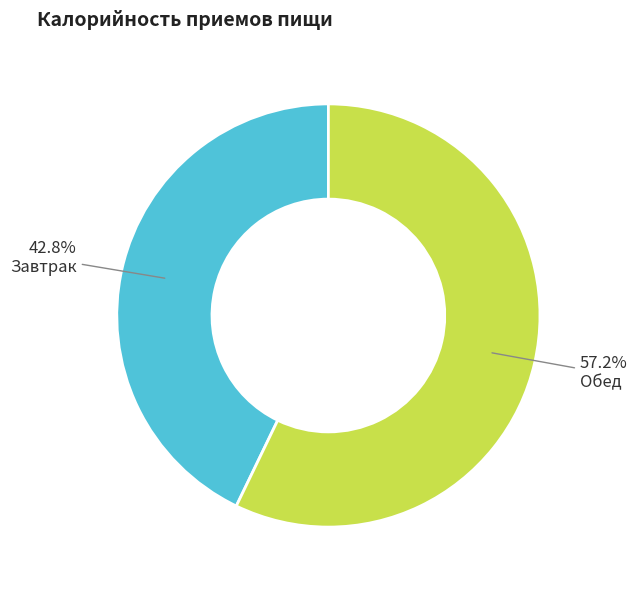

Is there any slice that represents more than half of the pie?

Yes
==
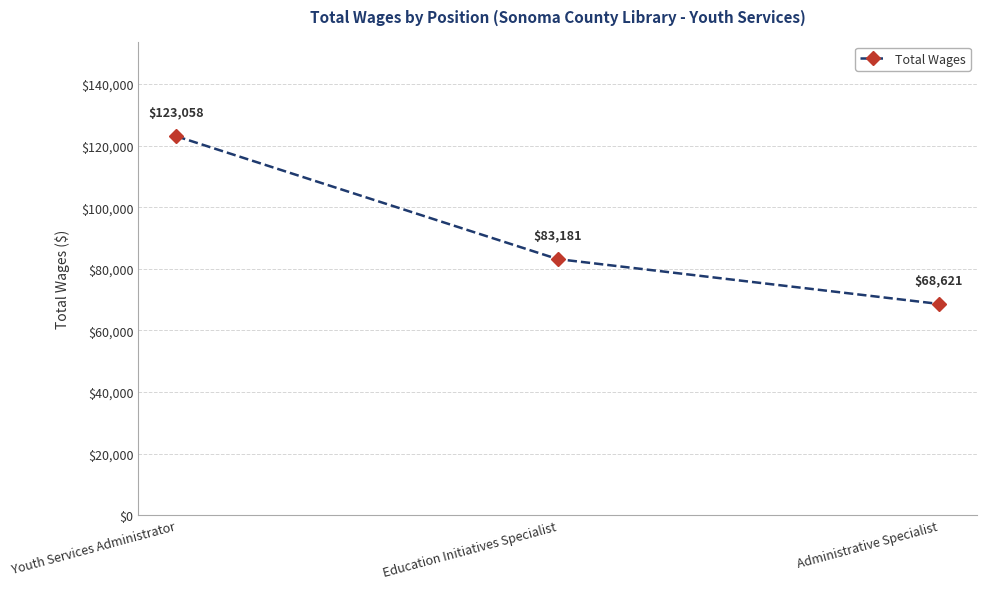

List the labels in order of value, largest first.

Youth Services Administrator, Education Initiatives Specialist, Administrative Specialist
--
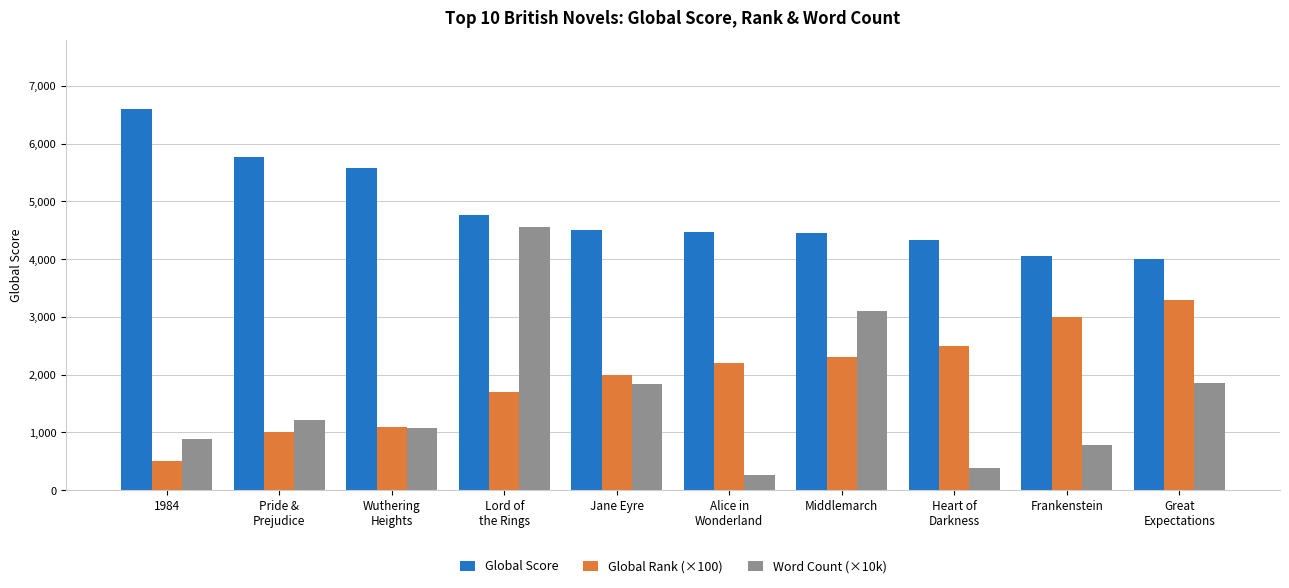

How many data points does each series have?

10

Aim of the task: Please count the lines in the records above that contain the string "data", matching case exactly. Reply with the number alone.

Task response: 1